* **TASK DESCRIPTION**
All the entries that follow must be written out again exactly.

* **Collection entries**
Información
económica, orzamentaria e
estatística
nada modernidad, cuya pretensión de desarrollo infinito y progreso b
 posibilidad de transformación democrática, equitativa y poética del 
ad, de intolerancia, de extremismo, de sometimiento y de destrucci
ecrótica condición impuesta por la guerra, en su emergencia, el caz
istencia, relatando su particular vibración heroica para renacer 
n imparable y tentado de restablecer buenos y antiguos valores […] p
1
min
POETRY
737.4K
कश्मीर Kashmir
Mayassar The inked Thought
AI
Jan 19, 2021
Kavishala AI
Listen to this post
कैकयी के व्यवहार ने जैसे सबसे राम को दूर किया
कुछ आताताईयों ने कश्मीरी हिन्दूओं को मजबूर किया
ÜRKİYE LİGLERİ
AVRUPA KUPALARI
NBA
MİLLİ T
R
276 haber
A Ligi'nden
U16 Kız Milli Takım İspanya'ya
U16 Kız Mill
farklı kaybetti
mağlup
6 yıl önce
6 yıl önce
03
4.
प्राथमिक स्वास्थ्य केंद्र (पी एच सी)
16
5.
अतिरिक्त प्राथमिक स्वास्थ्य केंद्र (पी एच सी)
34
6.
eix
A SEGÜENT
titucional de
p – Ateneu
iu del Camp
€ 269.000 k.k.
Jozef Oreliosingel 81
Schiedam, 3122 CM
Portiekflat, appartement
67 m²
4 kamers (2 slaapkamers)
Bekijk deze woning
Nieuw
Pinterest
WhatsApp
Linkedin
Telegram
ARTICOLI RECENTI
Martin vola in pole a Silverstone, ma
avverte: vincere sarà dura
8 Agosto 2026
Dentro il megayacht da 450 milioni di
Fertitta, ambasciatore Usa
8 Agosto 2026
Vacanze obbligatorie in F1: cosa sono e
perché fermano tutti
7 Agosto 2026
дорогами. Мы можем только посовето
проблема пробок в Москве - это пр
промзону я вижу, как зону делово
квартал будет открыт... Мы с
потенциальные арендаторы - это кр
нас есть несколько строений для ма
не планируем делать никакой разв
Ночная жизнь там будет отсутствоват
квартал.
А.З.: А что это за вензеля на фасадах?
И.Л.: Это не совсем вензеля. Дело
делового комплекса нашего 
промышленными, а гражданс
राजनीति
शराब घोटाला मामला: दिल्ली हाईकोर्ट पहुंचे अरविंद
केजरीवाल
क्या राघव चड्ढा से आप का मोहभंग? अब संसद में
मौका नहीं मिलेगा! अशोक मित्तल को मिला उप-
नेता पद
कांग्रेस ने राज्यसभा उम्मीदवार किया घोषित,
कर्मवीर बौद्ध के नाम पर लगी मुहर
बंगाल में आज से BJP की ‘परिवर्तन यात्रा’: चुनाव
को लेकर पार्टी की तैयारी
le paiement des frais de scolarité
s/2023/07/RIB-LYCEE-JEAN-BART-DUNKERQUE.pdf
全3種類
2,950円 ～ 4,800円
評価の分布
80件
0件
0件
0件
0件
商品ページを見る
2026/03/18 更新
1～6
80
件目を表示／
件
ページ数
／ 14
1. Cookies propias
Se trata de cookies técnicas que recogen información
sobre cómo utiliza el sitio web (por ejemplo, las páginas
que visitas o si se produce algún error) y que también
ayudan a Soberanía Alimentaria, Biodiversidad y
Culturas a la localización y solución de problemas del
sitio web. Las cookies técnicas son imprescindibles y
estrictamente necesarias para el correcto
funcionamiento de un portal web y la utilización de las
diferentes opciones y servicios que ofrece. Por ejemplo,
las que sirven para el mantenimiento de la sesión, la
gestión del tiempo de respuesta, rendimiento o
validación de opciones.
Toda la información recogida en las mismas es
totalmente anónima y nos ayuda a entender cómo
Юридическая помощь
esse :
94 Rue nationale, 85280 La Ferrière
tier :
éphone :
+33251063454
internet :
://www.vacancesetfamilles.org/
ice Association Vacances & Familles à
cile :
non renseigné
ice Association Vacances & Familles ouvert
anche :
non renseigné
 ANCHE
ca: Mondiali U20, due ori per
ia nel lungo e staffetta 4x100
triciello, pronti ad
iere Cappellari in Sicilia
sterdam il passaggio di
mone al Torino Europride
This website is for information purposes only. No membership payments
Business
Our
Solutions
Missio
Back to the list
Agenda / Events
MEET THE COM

* **REPLY**
Información
económica, orzamentaria e
estatística
nada modernidad, cuya pretensión de desarrollo infinito y progreso b
 posibilidad de transformación democrática, equitativa y poética del 
ad, de intolerancia, de extremismo, de sometimiento y de destrucci
ecrótica condición impuesta por la guerra, en su emergencia, el caz
istencia, relatando su particular vibración heroica para renacer 
n imparable y tentado de restablecer buenos y antiguos valores […] p
1
min
POETRY
737.4K
कश्मीर Kashmir
Mayassar The inked Thought
AI
Jan 19, 2021
Kavishala AI
Listen to this post
कैकयी के व्यवहार ने जैसे सबसे राम को दूर किया
कुछ आताताईयों ने कश्मीरी हिन्दूओं को मजबूर किया
ÜRKİYE LİGLERİ
AVRUPA KUPALARI
NBA
MİLLİ T
R
276 haber
A Ligi'nden
U16 Kız Milli Takım İspanya'ya
U16 Kız Mill
farklı kaybetti
mağlup
6 yıl önce
6 yıl önce
03
4.
प्राथमिक स्वास्थ्य केंद्र (पी एच सी)
16
5.
अतिरिक्त प्राथमिक स्वास्थ्य केंद्र (पी एच सी)
34
6.
eix
A SEGÜENT
titucional de
p – Ateneu
iu del Camp
€ 269.000 k.k.
Jozef Oreliosingel 81
Schiedam, 3122 CM
Portiekflat, appartement
67 m²
4 kamers (2 slaapkamers)
Bekijk deze woning
Nieuw
Pinterest
WhatsApp
Linkedin
Telegram
ARTICOLI RECENTI
Martin vola in pole a Silverstone, ma
avverte: vincere sarà dura
8 Agosto 2026
Dentro il megayacht da 450 milioni di
Fertitta, ambasciatore Usa
8 Agosto 2026
Vacanze obbligatorie in F1: cosa sono e
perché fermano tutti
7 Agosto 2026
дорогами. Мы можем только посовето
проблема пробок в Москве - это пр
промзону я вижу, как зону делово
квартал будет открыт... Мы с
потенциальные арендаторы - это кр
нас есть несколько строений для ма
не планируем делать никакой разв
Ночная жизнь там будет отсутствоват
квартал.
А.З.: А что это за вензеля на фасадах?
И.Л.: Это не совсем вензеля. Дело
делового комплекса нашего 
промышленными, а гражданс
राजनीति
शराब घोटाला मामला: दिल्ली हाईकोर्ट पहुंचे अरविंद
केजरीवाल
क्या राघव चड्ढा से आप का मोहभंग? अब संसद में
मौका नहीं मिलेगा! अशोक मित्तल को मिला उप-
नेता पद
कांग्रेस ने राज्यसभा उम्मीदवार किया घोषित,
कर्मवीर बौद्ध के नाम पर लगी मुहर
बंगाल में आज से BJP की ‘परिवर्तन यात्रा’: चुनाव
को लेकर पार्टी की तैयारी
le paiement des frais de scolarité
s/2023/07/RIB-LYCEE-JEAN-BART-DUNKERQUE.pdf
全3種類
2,950円 ～ 4,800円
評価の分布
80件
0件
0件
0件
0件
商品ページを見る
2026/03/18 更新
1～6
80
件目を表示／
件
ページ数
／ 14
1. Cookies propias
Se trata de cookies técnicas que recogen información
sobre cómo utiliza el sitio web (por ejemplo, las páginas
que visitas o si se produce algún error) y que también
ayudan a Soberanía Alimentaria, Biodiversidad y
Culturas a la localización y solución de problemas del
sitio web. Las cookies técnicas son imprescindibles y
estrictamente necesarias para el correcto
funcionamiento de un portal web y la utilización de las
diferentes opciones y servicios que ofrece. Por ejemplo,
las que sirven para el mantenimiento de la sesión, la
gestión del tiempo de respuesta, rendimiento o
validación de opciones.
Toda la información recogida en las mismas es
totalmente anónima y nos ayuda a entender cómo
Юридическая помощь
esse :
94 Rue nationale, 85280 La Ferrière
tier :
éphone :
+33251063454
internet :
://www.vacancesetfamilles.org/
ice Association Vacances & Familles à
cile :
non renseigné
ice Association Vacances & Familles ouvert
anche :
non renseigné
 ANCHE
ca: Mondiali U20, due ori per
ia nel lungo e staffetta 4x100
triciello, pronti ad
iere Cappellari in Sicilia
sterdam il passaggio di
mone al Torino Europride
This website is for information purposes only. No membership payments
Business
Our
Solutions
Missio
Back to the list
Agenda / Events
MEET THE COM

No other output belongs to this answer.